--- STORED DATA Enclosed Below ---
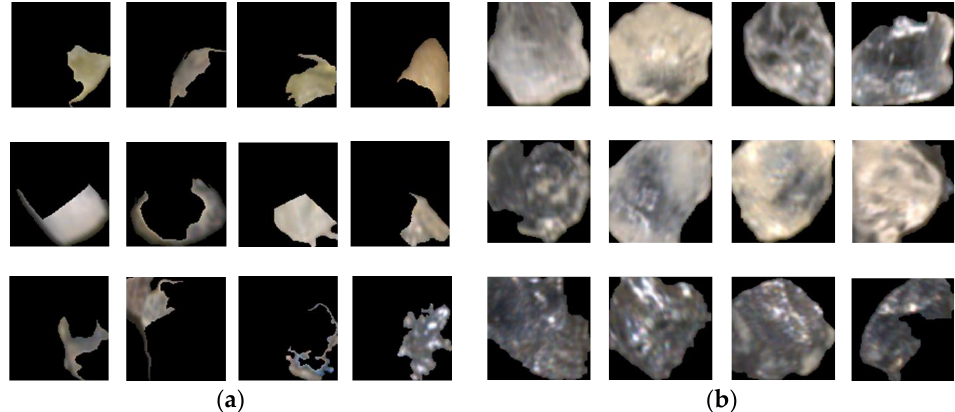
Figure 5. Samples of the outcome of the segmented grains using the method of Maitre et al. [22] ( a ) and our approach ( b ).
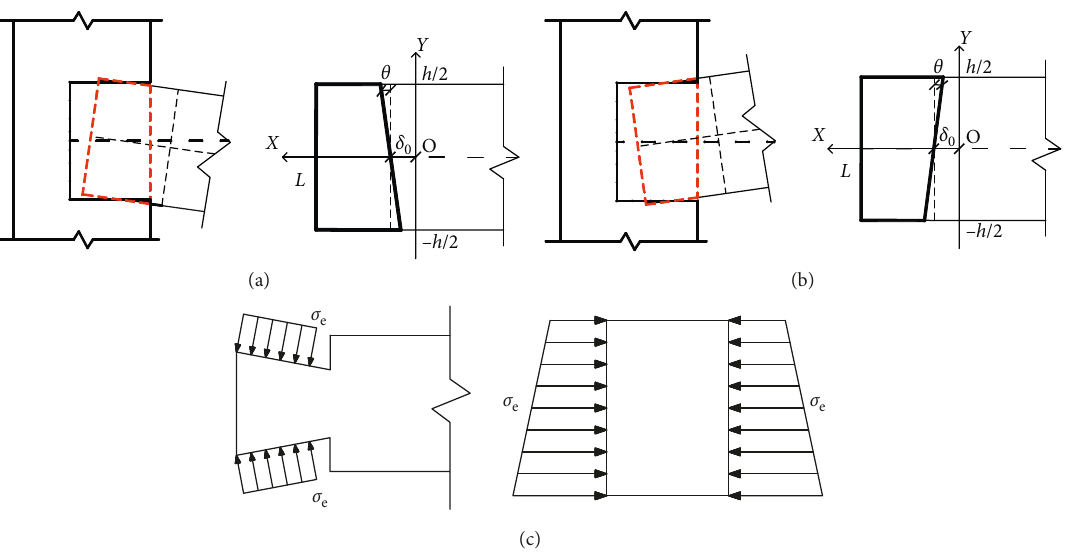
Figure 8: Tenon stress and deformation under extraction. (a) Upward loading (or unloading), (b) downward loading (or unloading), and (c) side extraction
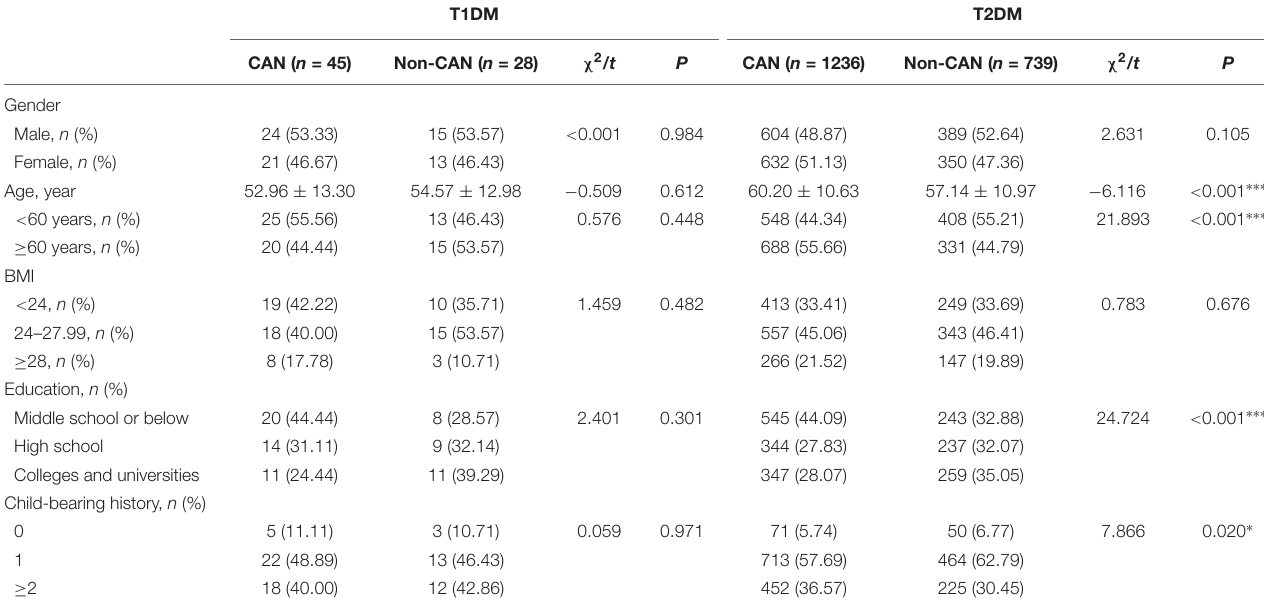
TABLE 1 | General characteristics of T1DM and T2DM patients by CAN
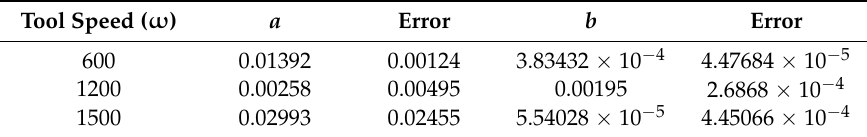
Table 2. Parameters of the reciprocal function.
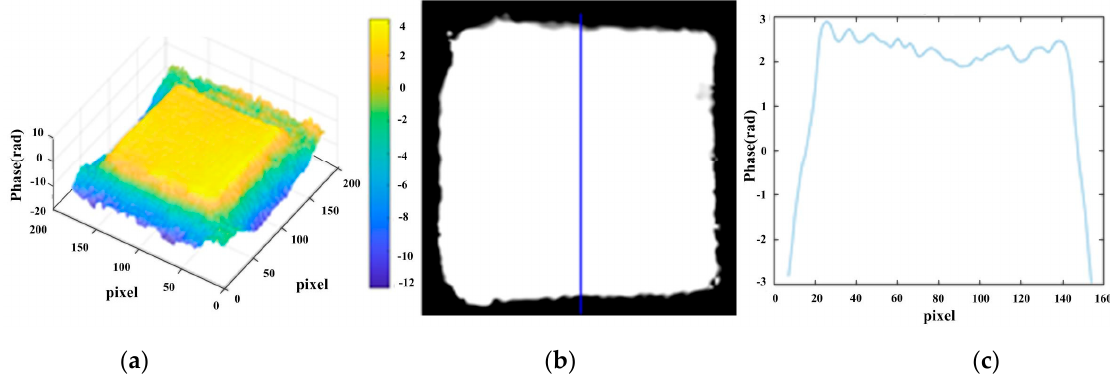
Figure 9. Reconstructed phase of step. ( a ) 3D profile; ( b ) Extracting phase along the central line; ( c ) 2D profile.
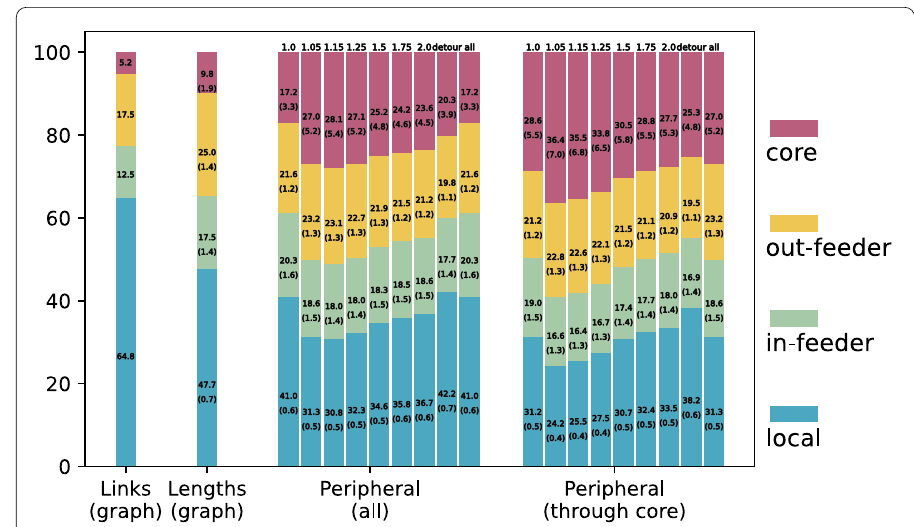
Figure 12 Percentage of edges and shipping length by edge type for various values of distance threshold α , the detour factor threshold (“detour”), as well as using the entire set of minimum-route paths (“all”). As in Fig. 8, numbers in parentheses correspond to length-to-edge percentage ratios. Results are similar for paths between all peripheral ports and paths between peripheral ports that include at least one core edge, and results are broadly similar across threshold values. Looking at all of the paths between peripheral ports, when only the minimum shipping distance path is kept ( α = 1.0), core edges account for about 17.1% of the total length, but after adding a small number of paths close to the minimum distance ( α = 1.05) the involvement of the core increases to 26.8%. As α increases, the percentage of core edges varies between 23.6% and 28.1%, while the detour threshold percentage is 20.3%. Turning to the paths between peripheral ports that pass through the core, at α = 1.0 core edges account for about 28.5% of the total length, but at α = 1.05 the involvement of the core increases to 35.9%. As α grows and fewer paths are filtered, the length percentage accounted for by the core decreases to 26.1% when all minimum-route paths are included, and is 25.3% using detour factor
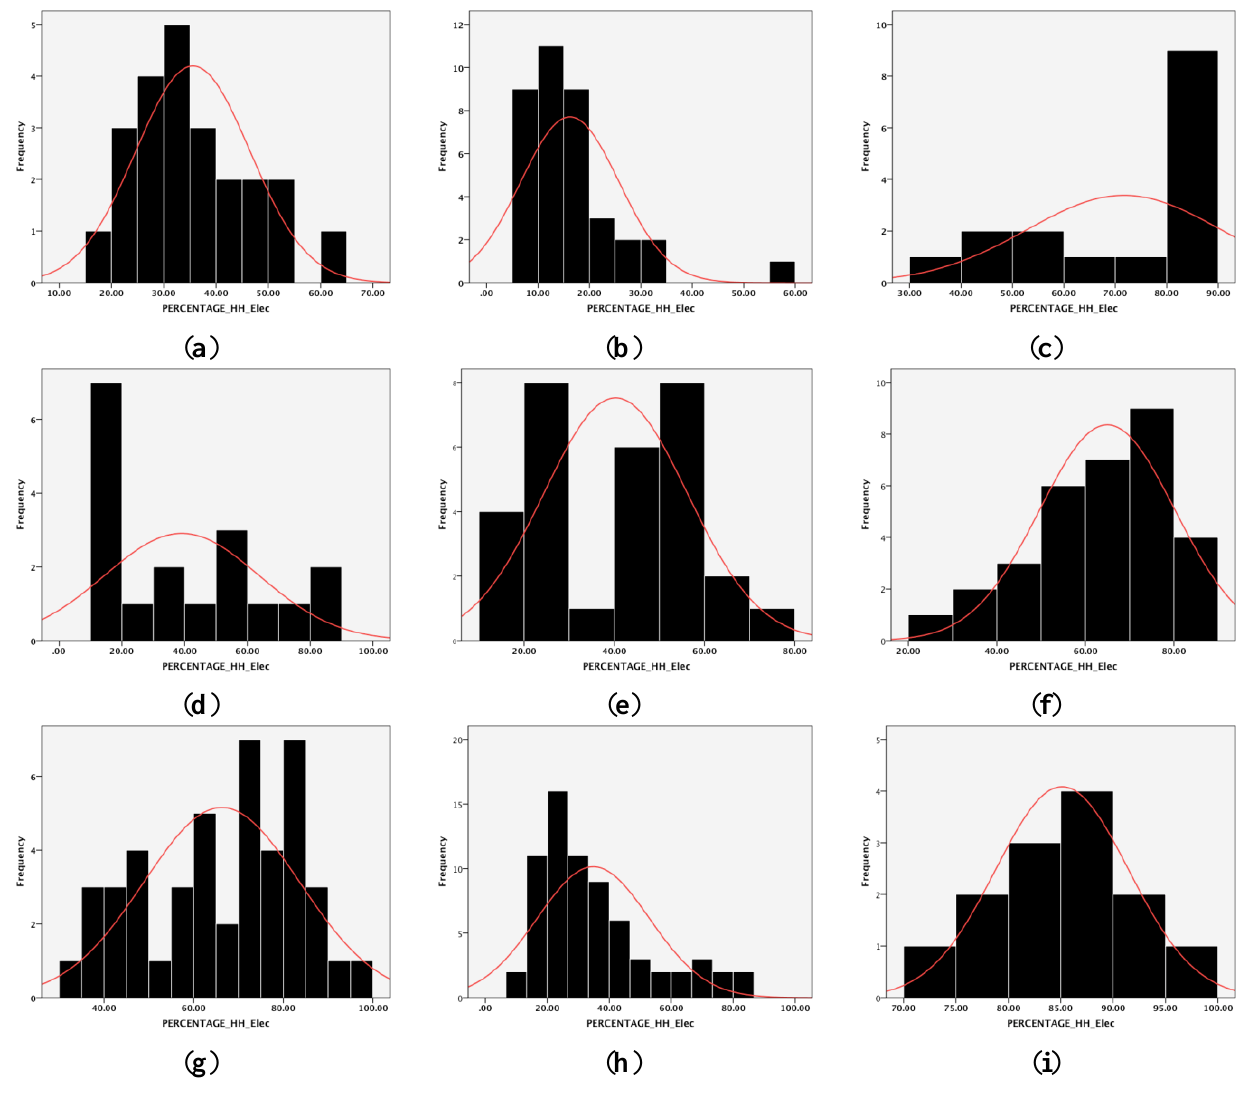
Figure 1. Level of electrification in nine states of India: ( a ) Assam; ( b ) Bihar; ( c ) Chhattisgarh; ( d ) Jharkhand; ( e ) Odisha; ( f ) Rajasthan; ( g ) Madhya Pradesh; ( h ) Uttar Pradesh; ( i )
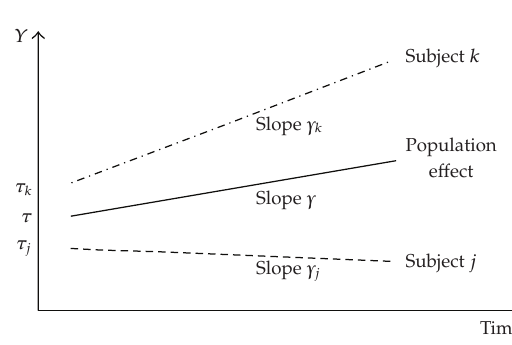
Figure 1: The random slopes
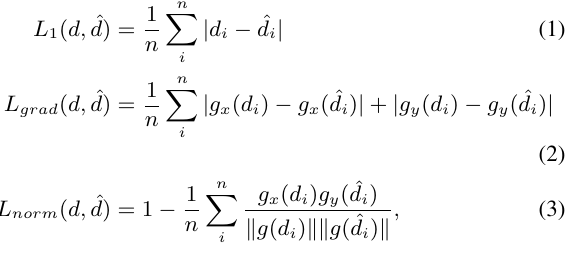
Figure 2. RGB point cloud visualizations of the original TLS data and the de-noised point cloud which was further used as ground truth. As illustrated, the filtered data contains mainly tree stem points and ground points. The second example is more challenging due to the abundant vegetation occluding a major part of the tree stems. Hence the noticeable tree crown areas present in the filtered image. times by a small angle along the longitude. The latter produced new 360 ◦ images as rotated versions of the initial 360 ◦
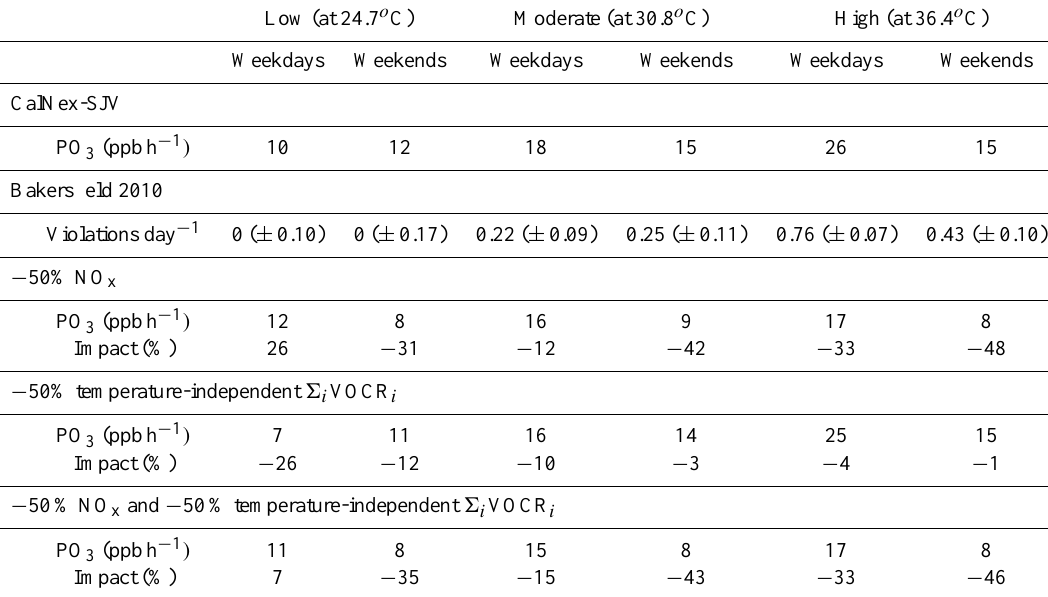
Table 1. P O 3 (ppb h − 1 ) computed with an analytical model parameterized with CalNex-SJV observations (the organic reactivity is equal to VOCR, not 6 i VOCR i ). Row 1: P O 3 calculated at the 2010 average low (24.7 ◦ C), moderate (30.8 ◦ C), and high (36.4 ◦ C) temperatures. Row 2: number of violations of the 8h California O 3 standard in Bakersfield in 2010 (day − 1 ) by temperature and by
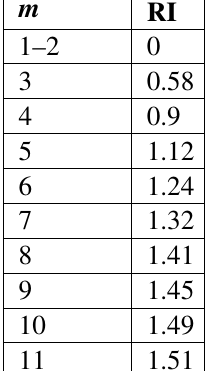
Table 4 Average random consistency index value standard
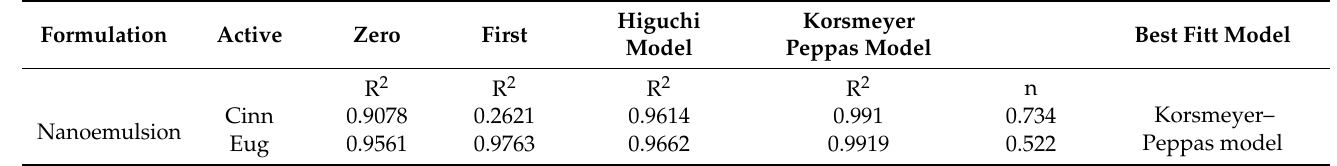
Table 14. Kinetic models application on formulated nanoemulsion.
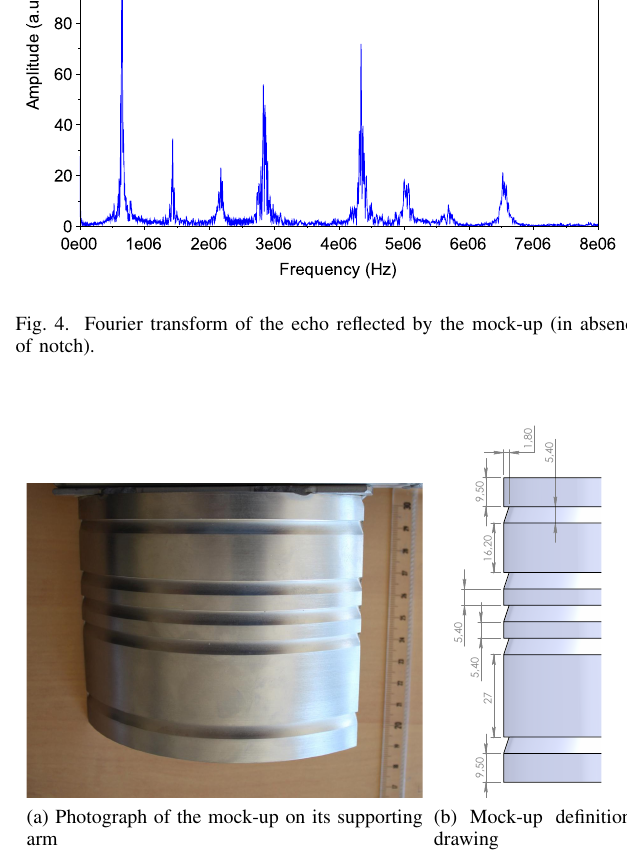
Fig. 5. Sodium experiment mock-up.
--- End of Enclosed STORED DATA ---
_TASK INSTRUCTIONS_: Give the entries above again word for word, without the pictures.

_RESULT OF THIS TASK_:
Figure 5. Samples of the outcome of the segmented grains using the method of Maitre et al. [22] ( a ) and our approach ( b ).
Figure 8: Tenon stress and deformation under extraction. (a) Upward loading (or unloading), (b) downward loading (or unloading), and (c) side extraction
TABLE 1 | General characteristics of T1DM and T2DM patients by CAN
Table 2. Parameters of the reciprocal function.
Figure 9. Reconstructed phase of step. ( a ) 3D profile; ( b ) Extracting phase along the central line; ( c ) 2D profile.
Figure 12 Percentage of edges and shipping length by edge type for various values of distance threshold α , the detour factor threshold (“detour”), as well as using the entire set of minimum-route paths (“all”). As in Fig. 8, numbers in parentheses correspond to length-to-edge percentage ratios. Results are similar for paths between all peripheral ports and paths between peripheral ports that include at least one core edge, and results are broadly similar across threshold values. Looking at all of the paths between peripheral ports, when only the minimum shipping distance path is kept ( α = 1.0), core edges account for about 17.1% of the total length, but after adding a small number of paths close to the minimum distance ( α = 1.05) the involvement of the core increases to 26.8%. As α increases, the percentage of core edges varies between 23.6% and 28.1%, while the detour threshold percentage is 20.3%. Turning to the paths between peripheral ports that pass through the core, at α = 1.0 core edges account for about 28.5% of the total length, but at α = 1.05 the involvement of the core increases to 35.9%. As α grows and fewer paths are filtered, the length percentage accounted for by the core decreases to 26.1% when all minimum-route paths are included, and is 25.3% using detour factor
Figure 1. Level of electrification in nine states of India: ( a ) Assam; ( b ) Bihar; ( c ) Chhattisgarh; ( d ) Jharkhand; ( e ) Odisha; ( f ) Rajasthan; ( g ) Madhya Pradesh; ( h ) Uttar Pradesh; ( i )
Figure 1: The random slopes
Figure 2. RGB point cloud visualizations of the original TLS data and the de-noised point cloud which was further used as ground truth. As illustrated, the filtered data contains mainly tree stem points and ground points. The second example is more challenging due to the abundant vegetation occluding a major part of the tree stems. Hence the noticeable tree crown areas present in the filtered image. times by a small angle along the longitude. The latter produced new 360 ◦ images as rotated versions of the initial 360 ◦
Table 1. P O 3 (ppb h − 1 ) computed with an analytical model parameterized with CalNex-SJV observations (the organic reactivity is equal to VOCR, not 6 i VOCR i ). Row 1: P O 3 calculated at the 2010 average low (24.7 ◦ C), moderate (30.8 ◦ C), and high (36.4 ◦ C) temperatures. Row 2: number of violations of the 8h California O 3 standard in Bakersfield in 2010 (day − 1 ) by temperature and by
Table 4 Average random consistency index value standard
Table 14. Kinetic models application on formulated nanoemulsion.
Fig. 5. Sodium experiment mock-up.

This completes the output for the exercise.